Background: Genome-wide association studies and next generation sequencing data analyses based on DNA information have identified thousands of mutations associated with autism spectrum disorder (ASD). However, more than 99% of identified mutations are non-coding. Thus, it is unclear which of these mutations might be functional and thus potentially causal variants. Transcriptomic profiling using total RNA-sequencing has been one of the most utilized approaches to link protein levels to genetic information at the molecular level. The transcriptome captures molecular genomic complexity that the DNA sequence solely does not. Some mutations alter a gene's DNA sequence but do not necessarily change expression and/or protein function. To date, few common variants reliably associated with the diagnosis status of ASD despite consistently high estimates of heritability. In addition, reliable biomarkers used to diagnose ASD or molecular mechanisms to define the severity of ASD do not exist.
Objectives: It is necessary to integrate DNA and RNA testing together to identify true causal genes and propose useful biomarkers for ASD.
Methods: We performed gene-based association studies with adaptive test using genome-wide association studies (GWAS) summary statistics with two large GWAS datasets (ASD 2019 data: 18,382 ASD cases and 27,969 controls [discovery data]; ASD 2017 data: 6,197 ASD cases and 7,377 controls [replication data]) which were obtained from the Psychiatric Genomics Consortium (PGC). In addition, we investigated differential expression for genes identified in gene-based GWAS with a RNA-seq dataset (GSE30573: 3 cases and 3 controls) using the DESeq2 package.

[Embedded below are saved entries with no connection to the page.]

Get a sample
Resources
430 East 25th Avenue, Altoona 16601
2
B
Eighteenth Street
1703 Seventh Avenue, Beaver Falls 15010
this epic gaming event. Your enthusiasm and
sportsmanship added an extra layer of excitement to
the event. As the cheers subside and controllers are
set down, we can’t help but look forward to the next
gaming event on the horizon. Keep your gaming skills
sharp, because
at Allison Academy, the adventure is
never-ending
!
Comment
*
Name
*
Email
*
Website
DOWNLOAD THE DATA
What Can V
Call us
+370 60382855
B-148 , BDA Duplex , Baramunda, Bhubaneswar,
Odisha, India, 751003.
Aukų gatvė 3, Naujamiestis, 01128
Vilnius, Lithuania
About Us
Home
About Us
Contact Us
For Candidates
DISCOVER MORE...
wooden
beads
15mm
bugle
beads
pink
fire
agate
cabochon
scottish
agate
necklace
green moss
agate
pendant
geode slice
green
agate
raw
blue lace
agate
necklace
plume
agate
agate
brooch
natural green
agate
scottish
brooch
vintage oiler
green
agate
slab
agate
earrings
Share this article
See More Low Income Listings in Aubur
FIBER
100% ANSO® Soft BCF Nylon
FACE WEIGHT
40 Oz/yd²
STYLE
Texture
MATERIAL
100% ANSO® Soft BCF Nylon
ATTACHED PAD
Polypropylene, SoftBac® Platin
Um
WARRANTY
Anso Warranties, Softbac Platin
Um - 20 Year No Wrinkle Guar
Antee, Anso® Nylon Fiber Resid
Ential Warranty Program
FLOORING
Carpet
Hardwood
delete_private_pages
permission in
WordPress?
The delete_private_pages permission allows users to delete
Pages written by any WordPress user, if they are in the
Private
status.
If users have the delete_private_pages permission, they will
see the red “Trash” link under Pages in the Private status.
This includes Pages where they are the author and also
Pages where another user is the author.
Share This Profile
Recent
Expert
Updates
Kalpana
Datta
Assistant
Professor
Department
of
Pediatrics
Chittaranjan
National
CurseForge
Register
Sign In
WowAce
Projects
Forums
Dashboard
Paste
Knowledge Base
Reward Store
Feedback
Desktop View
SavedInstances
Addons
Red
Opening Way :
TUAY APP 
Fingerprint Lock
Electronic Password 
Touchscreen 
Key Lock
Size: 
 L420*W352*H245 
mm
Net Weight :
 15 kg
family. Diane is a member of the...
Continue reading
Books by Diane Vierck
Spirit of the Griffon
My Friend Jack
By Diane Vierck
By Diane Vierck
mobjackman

Results: We identified 5 genes significantly associated with ASD in ASD 2019 data (KIZ-AS1, p=8.67×10-10; KIZ, p=1.16×10-9; XRN2, p=7.73×10-9; SOX7, p=2.22×10-7; PINX1-DT, p=2.14×10-6). Among these 5 genes, gene SOX7 (p=0.00087), LOC101929229 (p=0.009), and KIZ-AS1 (p=0.059) were replicated in ASD 2017 data. KIZ (p=0.06) was close to the boundary of replication in ASD 2017 data. Genes SOX7 (p=0.0017, adjusted p=0.0085), LOC101929229 (also known as PINX1-DT, p=5.83×10-7, adjusted p=1.18×10-5), and KIZ (p=0.00099, adjusted p=0.0055) indicated significant expression differences between cases and controls in the RNA-seq data. SOX7 encodes a member of the SOX (SRY-related HMG-box) family of transcription factors pivotally contributing to determining of the cell fate and identity in many lineages. The encoded protein may act as a transcriptional regulator after forming a protein complex with other proteins leading to autism.
Conclusion: Gene SOX7 in the transcription factor family could be associated with ASD. This finding may provide new diagnostic and therapeutic strategies for ASD.